Whether it is appropriate here is dubious but it is correct in the simple case

#### kelly0303

Are you measuring the ( literally) same object , e.g., measuring it in one lab and shipping it to the second , or you're measuring the same line of product , e.g., acme product #213-x1 in both labs separately?
I don't have an actual experiment. I am just curious, just for my personal knowledge. Again, using the neutron lifetime, you can assume they are the literally same object (i.e. a neutron), but measured in two different labs.

#### kelly0303

Your OP made no sense to me unless it was in the same lab and for the same experiment.

Your neutron half life example is poor since the two experimental results are from completely different experiments. Differing results may be disconcerting. As I stated above when two measurements of the same quantity do not agree it "alerts" you to a possible issues wrt one or both experiments. In the case of the neutron half life measurements something might be going on that is overlooked and isn't that the current controversy? Look at the measurements for each experimental technique. The beam measurements have a larger uncertainty and the technique is probably difficult which I can appreciate. They measured the decay of the neutrons by measuring how fast proton + electron are being produced . The trapped neutron measurement had a significantly smaller uncertainty but measured the number of undecayed neutrons, how fast they are disappearing . I do not know how valid it is to average them. However it does appear to me that they may have taken the reciprocal uncertainty weighted average of the two thus weighing the more accurate experiment more heavily.

(X1/σ1 +X2/σ2)/(1/σ1+1/σ2)

So in your case are you talking about experiments measuring the same thing the same way or as in the neutron example using completely different techniques?
I don't have an actual experiment. I am just curious based on things I read online about experiments giving different results. I gave the ruler example just for simplicity. So in the formula for the mean you gave, I assume you meant to use the variance, not the standard deviation, right? However, my main issue is with how to calculate the error associated with this mean (again, assume in the case of neutron lifetime, in order to have a clear example).

#### kelly0303

Since you are treating both of these statistically the NIST approach recommended using ANOVA. That will give you a mean and a standard error on the mean. Since the standard deviations are different you would want to apply a correction for heteroskedacity. Most software packages will have one, but you will need to check the documentation.
Thank you for this! I am quite new to statistics in general, but isn't ANOVA a way to check if the two means are statistically different? Does it actually give you the overall mean and error of these measurements?

#### kelly0303

Here is what people do. For simplicity, I am assuming both peaks have the same number of entries and the same width; if that's not the case you can weight.
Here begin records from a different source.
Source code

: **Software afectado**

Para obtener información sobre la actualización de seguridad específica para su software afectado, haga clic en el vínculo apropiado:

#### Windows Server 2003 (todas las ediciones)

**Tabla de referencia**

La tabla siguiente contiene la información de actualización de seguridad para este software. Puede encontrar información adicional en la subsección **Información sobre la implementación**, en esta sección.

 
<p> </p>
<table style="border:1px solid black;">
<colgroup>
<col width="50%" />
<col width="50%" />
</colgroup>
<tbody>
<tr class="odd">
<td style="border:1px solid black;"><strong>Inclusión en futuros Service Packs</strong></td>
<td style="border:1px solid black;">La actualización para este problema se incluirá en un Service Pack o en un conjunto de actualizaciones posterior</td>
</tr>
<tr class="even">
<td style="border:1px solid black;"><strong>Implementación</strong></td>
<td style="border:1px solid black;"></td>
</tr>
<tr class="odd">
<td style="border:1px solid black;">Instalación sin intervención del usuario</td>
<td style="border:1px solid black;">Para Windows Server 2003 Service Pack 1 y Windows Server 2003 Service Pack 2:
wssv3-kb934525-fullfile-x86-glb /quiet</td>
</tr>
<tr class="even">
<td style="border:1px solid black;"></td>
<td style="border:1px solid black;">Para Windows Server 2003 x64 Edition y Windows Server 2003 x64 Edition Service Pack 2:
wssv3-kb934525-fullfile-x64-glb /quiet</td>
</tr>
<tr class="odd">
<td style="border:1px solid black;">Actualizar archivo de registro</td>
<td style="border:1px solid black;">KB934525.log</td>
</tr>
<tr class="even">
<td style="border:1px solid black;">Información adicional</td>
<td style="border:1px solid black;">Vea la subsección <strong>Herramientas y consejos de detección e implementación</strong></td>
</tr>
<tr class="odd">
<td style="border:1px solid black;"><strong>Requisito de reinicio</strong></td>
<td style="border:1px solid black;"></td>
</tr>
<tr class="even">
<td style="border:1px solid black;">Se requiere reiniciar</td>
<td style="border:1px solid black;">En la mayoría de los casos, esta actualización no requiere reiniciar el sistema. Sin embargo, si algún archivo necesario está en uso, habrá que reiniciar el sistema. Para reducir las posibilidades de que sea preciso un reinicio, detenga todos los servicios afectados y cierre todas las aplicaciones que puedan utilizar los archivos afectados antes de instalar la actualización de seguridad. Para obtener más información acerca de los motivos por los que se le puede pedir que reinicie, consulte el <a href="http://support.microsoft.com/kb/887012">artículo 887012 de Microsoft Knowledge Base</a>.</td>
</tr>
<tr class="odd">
The estimator is the average of the peaks' positions. The uncertainty on the mean is the uncertainty on a single peak added in quadrature with the distance between the peaks.

This slightly overestimates the error, but b4etter that then the reverse.
Thanks a lot for this! I am pretty sure this is what I was looking for! So the error would be $\sqrt{\sigma_1^2+(\mu_1-\mu_2)^2}$. Is this right? One more question, assuming there are more than 2 peaks (again same number of events and same width), how would you consider the difference between the peaks in this case?